Attraper au Vol © Fred Mortagne
Attraper au Vol © Fred Mortagne


On peut retrouver tout votre travail dans votre premier livre Attrapé au Vol.
Qu’est-ce qui vous a donné envie de créer l'ouvrage et comment a-t-il été accueilli par les riders et le public ?
Le feedback est incroyable, même 2 ans après sa sortie. C’est vraiment plaisant de voir à quel point le public apprécie mon travail. J’ai attendu longtemps avant de faire un premier ouvrage comme celui-ci.
En fait j’attendais le bon moment, les bonnes conditions. Quand mon ami Thomas Campbell m’a proposé de le publier, je savais pourquoi j’avais attendu aussi longtemps… et j’ai dit oui tout de suite.
La première édition s’est épuisée en 4 mois, alors que nous pensions avoir du stock pour au moins 3 ans ! Nous avons fait un retirage pour que le stock ne s’épuise jamais, mais rebelote, une 3ème édition semble inévitable. 
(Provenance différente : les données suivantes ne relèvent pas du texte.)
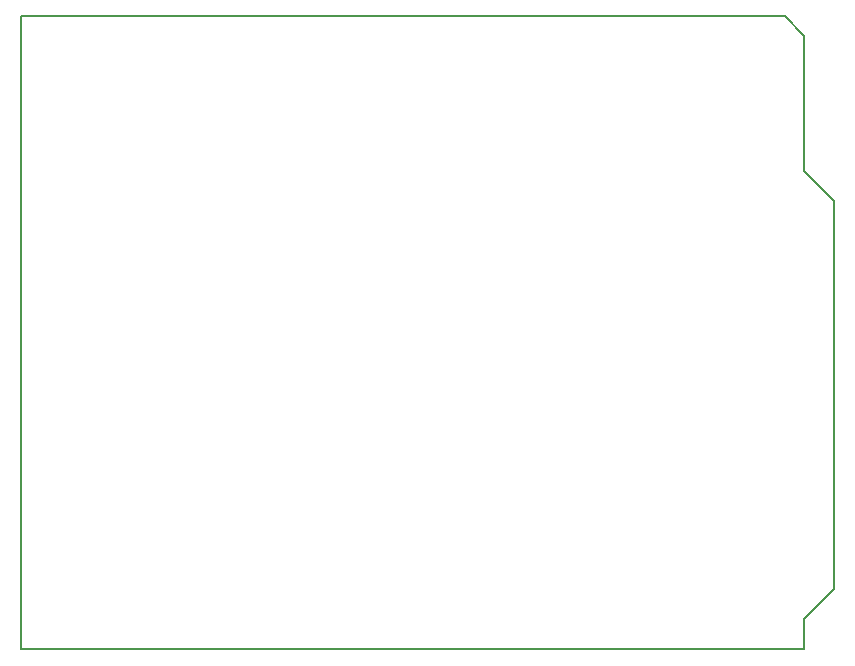
<source format=gm1>
G04 #@! TF.GenerationSoftware,KiCad,Pcbnew,5.0.2-bee76a0~70~ubuntu14.04.1*
G04 #@! TF.CreationDate,2019-04-02T14:46:03+02:00*
G04 #@! TF.ProjectId,shield_a,73686965-6c64-45f6-912e-6b696361645f,1.1*
G04 #@! TF.SameCoordinates,Original*
G04 #@! TF.FileFunction,Profile,NP*
%FSLAX46Y46*%
G04 Gerber Fmt 4.6, Leading zero omitted, Abs format (unit mm)*
G04 Created by KiCad (PCBNEW 5.0.2-bee76a0~70~ubuntu14.04.1) date Uto 02 Tra 2019 14:46:03*
%MOMM*%
%LPD*%
G01*
G04 APERTURE LIST*
%ADD10C,0.150000*%
G04 APERTURE END LIST*
D10*
X107823000Y-63373000D02*
X107823000Y-116967000D01*
X172466000Y-63373000D02*
X107823000Y-63373000D01*
X174117000Y-65024000D02*
X172466000Y-63373000D01*
X174117000Y-76454000D02*
X174117000Y-65024000D01*
X176657000Y-78994000D02*
X174117000Y-76454000D01*
X176657000Y-111887000D02*
X176657000Y-78994000D01*
X174117000Y-114427000D02*
X176657000Y-111887000D01*
X174117000Y-116967000D02*
X174117000Y-114427000D01*
X107823000Y-116967000D02*
X174117000Y-116967000D01*
M02*

</source>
Ca fait près de 30 ans que vous photographiez et filmez le skate. Vous ne vous en êtes jamais lassé ?
Le virus ne passe pas, malgré les années qui, elles, défilent ! Déjà, ce que l’on ne savait pas avant (on pensait même le contraire), c’est qu’en réalité il n’y a pas de limite d’âge pour skater ! Plus je vieillis, plus le skateboard fait sens pour moi, pour ce qu’il m’a apporté. Comme je le disais, il m’a donné bien plus que toute mon éducation classique et scolaire. Donc je ne m’en lasse pas, voire je me sens suis toujours plus attaché…
Côté photo, j’ai quand même besoin de me renouveler, de ne pas photographier que du skate, tout en restant fidèle à mon style bien distinct. Je peux maintenant l’appliquer à n’importe quel sujet… et tout un nouveau monde s’ouvre devant moi ! Je suis vraiment devenu un passionné de la photographie et c’est très excitant.
 
Quel est le meilleur spot pour skater et/ou shooter ?
Y-a-t-il un spot où vous souhaiteriez particulièrement skater/shooter ?
Je n’ai jamais de préférences et il y a encore tellement d’endroits où j’aimerais pouvoir amener des skaters… c’est sans fin. Pour cette raison le skate est génial ! Il n’a pas de limite, il s’adapte tout le temps et sait se renouveler.
En 1992 était sortie la vidéo Plan B “Questionable”, qui était une véritable révolution au niveau du skate…
Bien naïf, je me disais que le niveau était tellement incroyable, que le skate ne pourrait plus progresser, qu’il atteignait forcément une limite. A final… 26 ans plus tard, le skate est plus créatif que jamais : il ne cesse de progresser progresse en étant toujours aussi fun !


Ali Boulala, Lyon © Fred Mortagne 
Copenhague © Fred Mortagne
 

Comment vos récentes collaborations avec Hermès et Leica se sont-elles organisées ?
Hermès sont venus à moi en découvrant mon travail à travers une vidéo réalisée pour Leica.
Pour Leica, le processus collaboratif est vraiment différent, mais il correspond à la logique que j’ai appliquée à mon travail photographique. En effet, il s’agit de créer un travail constant et hautement qualitatif sur du long terme, sans jamais compromettre mon style.
En 2007, j’avais gagné le concours photo Redbull Illume. Pour la 3ème édition en 2013, Leica étaient partenaires. On m’a proposé de shooter temporairement avec le M Monochrom. En 3 mois, j’ai shooté le plus possible, pour avoir beaucoup de matière à montrer à Leica qui ont été séduits. Ainsi, ce qui devait n’être que temporaire, se prolonge depuis et notre relation en cesse de grandir et de se renforcer.